● **Extrait du document**:
┄┄┄┄┄┄┄┄┄┄
L’enseignement au Liban fait-il fausse route ?

Archives de L'Orient-Littéraire

Voué à atteindre « progressivement, dans la diversité des matières (…) traitées, son équilibre » (extrait de l’édito de L’Orient littéraire du samedi 29 octobre 1960), L’Orient littéraire a publié en 1961 une grande enquête inédite consacrée à l’enseignement au Liban. L’enseignement, précisaient Huguette et Richard Allouche, « concerne ceux-mêmes pour qui le Liban évolue, ceux par qui le Liban se perpétuera, – nos étudiants d’aujourd’hui, nos hommes de demain » ( « L’enseignement est malade. Pourquoi ? », numéro du 11 novembre 1961).

Mais quels hommes le programme éducatif libanais a-t-il fini par produire ? Et n’a-t-il jamais été capable de générer une citoyenneté libanaise ? « Le malaise des programmes libanais » du secondaire inquiétait déjà au début des années 60. Outre les problèmes fondamentaux afférents aux conditions matérielles de l’enseignement (insuffisance et insalubrité de certains locaux, pénurie de professeurs et d’instituteurs spécialisés, en partie pour des raisons salariales, à une période de mutation du statut de l’enseignant), c’est l’enseignement lui-même, entendu comme plan pédagogique et comme programme des matières, qui était mis en cause par l’enquête de L’Orient littéraire.
┄┄┄┄┄┄┄┄┄┄
● **Données fournies**:
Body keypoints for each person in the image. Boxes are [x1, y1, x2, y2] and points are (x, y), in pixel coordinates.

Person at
┄┄┄┄┄┄┄┄┄┄
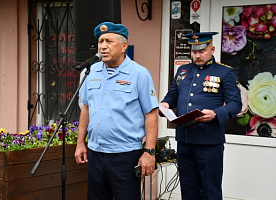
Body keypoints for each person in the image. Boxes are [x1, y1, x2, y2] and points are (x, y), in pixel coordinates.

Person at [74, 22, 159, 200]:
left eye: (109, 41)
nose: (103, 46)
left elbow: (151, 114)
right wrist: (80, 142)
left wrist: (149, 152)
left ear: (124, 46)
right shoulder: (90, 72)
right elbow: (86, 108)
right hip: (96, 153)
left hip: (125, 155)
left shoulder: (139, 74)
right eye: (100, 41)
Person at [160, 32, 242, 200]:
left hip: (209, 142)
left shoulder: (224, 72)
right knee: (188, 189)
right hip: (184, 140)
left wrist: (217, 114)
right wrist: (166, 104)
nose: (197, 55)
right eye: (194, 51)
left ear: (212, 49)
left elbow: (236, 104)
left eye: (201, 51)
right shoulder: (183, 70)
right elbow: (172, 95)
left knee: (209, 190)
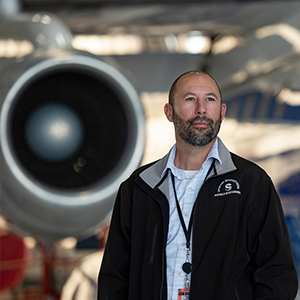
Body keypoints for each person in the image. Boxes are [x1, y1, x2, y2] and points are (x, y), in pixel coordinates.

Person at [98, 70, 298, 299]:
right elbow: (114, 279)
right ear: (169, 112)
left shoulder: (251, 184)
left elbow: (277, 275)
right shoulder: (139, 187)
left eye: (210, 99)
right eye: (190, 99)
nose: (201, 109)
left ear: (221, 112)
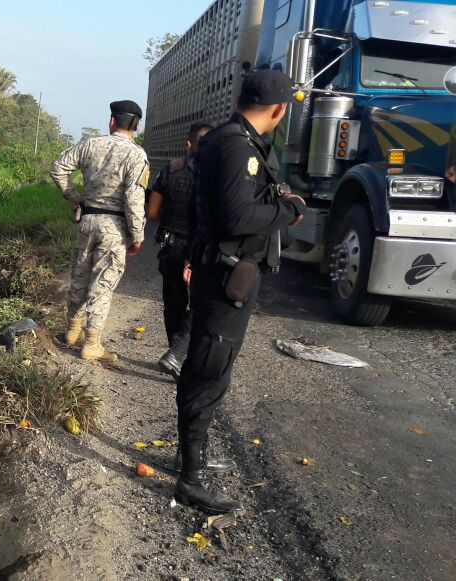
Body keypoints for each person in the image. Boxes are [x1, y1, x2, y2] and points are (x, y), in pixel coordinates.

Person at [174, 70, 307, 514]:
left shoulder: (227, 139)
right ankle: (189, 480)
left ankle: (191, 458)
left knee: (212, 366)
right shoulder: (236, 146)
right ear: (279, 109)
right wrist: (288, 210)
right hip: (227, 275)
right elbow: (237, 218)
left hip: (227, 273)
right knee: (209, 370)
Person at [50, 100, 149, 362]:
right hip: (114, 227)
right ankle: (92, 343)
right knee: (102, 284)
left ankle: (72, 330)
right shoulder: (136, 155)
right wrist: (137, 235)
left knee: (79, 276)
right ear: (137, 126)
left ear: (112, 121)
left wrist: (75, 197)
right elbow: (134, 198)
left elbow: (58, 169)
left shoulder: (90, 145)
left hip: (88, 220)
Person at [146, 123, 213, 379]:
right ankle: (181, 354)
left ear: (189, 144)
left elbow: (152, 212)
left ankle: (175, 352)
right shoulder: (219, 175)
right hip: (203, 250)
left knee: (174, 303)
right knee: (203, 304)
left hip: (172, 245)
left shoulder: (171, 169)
┄┄┄┄┄┄┄┄┄┄
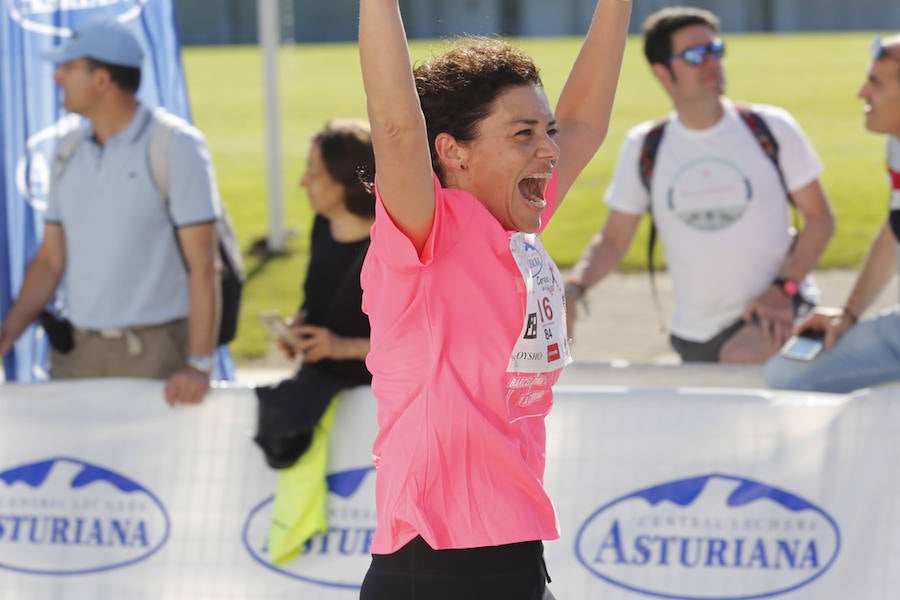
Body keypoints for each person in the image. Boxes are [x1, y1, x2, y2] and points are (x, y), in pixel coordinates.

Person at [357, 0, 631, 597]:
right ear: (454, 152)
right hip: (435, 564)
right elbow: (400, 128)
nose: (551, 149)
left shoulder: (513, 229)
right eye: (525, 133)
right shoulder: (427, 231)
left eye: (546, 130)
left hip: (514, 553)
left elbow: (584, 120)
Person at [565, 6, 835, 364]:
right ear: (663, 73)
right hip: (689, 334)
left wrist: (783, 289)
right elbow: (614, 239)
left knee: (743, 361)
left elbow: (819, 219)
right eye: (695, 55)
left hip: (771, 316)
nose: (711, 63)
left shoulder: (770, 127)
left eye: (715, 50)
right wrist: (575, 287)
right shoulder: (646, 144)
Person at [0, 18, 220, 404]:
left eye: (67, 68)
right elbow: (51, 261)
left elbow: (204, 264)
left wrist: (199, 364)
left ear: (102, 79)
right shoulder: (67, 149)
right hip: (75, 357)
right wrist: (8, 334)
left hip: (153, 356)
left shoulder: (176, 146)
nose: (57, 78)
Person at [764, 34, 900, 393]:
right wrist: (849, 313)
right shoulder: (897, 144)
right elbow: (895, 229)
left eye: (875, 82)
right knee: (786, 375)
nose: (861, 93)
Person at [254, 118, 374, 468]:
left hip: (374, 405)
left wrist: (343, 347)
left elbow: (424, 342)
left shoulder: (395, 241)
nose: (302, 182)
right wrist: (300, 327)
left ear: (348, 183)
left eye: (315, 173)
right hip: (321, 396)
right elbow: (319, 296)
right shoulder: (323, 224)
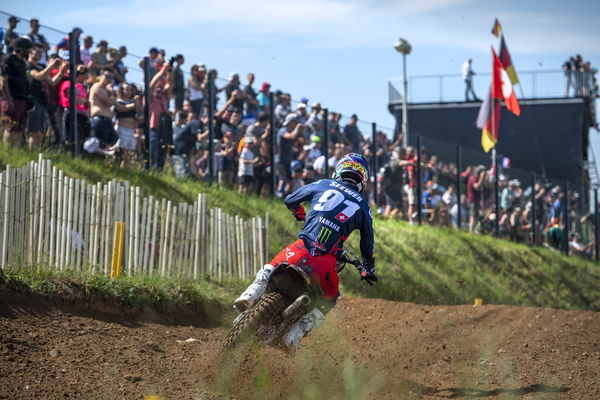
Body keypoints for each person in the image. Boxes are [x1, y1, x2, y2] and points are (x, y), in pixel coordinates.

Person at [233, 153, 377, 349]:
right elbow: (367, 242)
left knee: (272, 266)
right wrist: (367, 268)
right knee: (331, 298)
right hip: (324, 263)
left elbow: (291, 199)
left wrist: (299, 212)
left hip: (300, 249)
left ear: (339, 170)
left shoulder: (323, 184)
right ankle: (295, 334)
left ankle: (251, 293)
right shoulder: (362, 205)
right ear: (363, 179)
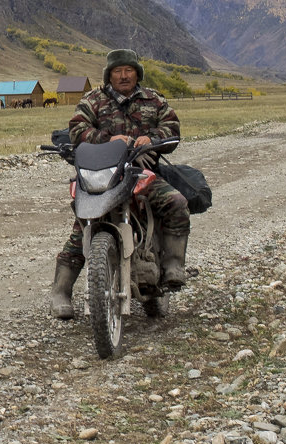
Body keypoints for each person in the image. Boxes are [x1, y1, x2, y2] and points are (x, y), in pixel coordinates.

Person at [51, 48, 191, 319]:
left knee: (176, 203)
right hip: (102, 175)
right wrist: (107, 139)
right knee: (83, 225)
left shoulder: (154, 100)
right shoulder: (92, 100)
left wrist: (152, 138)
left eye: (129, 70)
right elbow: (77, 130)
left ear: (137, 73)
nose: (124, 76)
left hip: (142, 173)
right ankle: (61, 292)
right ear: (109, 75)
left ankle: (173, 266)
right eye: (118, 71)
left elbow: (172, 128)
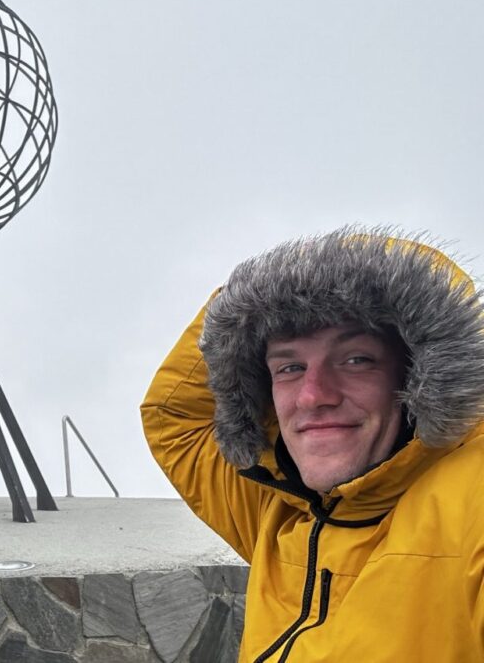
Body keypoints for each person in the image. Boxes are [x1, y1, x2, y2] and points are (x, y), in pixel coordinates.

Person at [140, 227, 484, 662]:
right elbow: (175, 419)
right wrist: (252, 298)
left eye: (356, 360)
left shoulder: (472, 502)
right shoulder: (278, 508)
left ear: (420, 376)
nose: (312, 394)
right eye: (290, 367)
┄┄┄┄┄┄┄┄┄┄
● **Consigne A**:
Répondez aux questions suivantes d'après l'extrait du document :
(i) En quelle année L'Orient littéraire a-t-il publié son enquête sur l'enseignement au Liban ?
(ii) Qui précisait que l'enseignement « concerne ceux-mêmes pour qui le Liban évolue » ?
(iii) Quelle pénurie figure parmi les problèmes liés aux conditions matérielles de l'enseignement ?
● **Consigne B**:
Indiquez si chacune des affirmations suivantes est conforme à l'extrait du document. Répondez par oui ou par non et citez les mots du texte qui en décident.
(i) L'édito cité de L'Orient littéraire date du samedi 29 octobre 1960.
(ii) L'enquête ne mettait en cause que les conditions matérielles de l'enseignement.
(iii) Le malaise des programmes du secondaire n'a inquiété qu'à partir de la fin des années 60.
Les lignes fournies ne sont d'aucune utilité pour ce travail.

● **Votre réponse A**:
(i) En 1961.
(ii) Huguette et Richard Allouche.
(iii) Une pénurie de professeurs et d'instituteurs spécialisés, en partie pour des raisons salariales.

● **Votre réponse B**:
(i) Oui : « extrait de l’édito de L’Orient littéraire du samedi 29 octobre 1960 ».
(ii) Non : « c’est l’enseignement lui-même, entendu comme plan pédagogique et comme programme des matières, qui était mis en cause par l’enquête de L’Orient littéraire ».
(iii) Non : « du secondaire inquiétait déjà au début des années 60 ».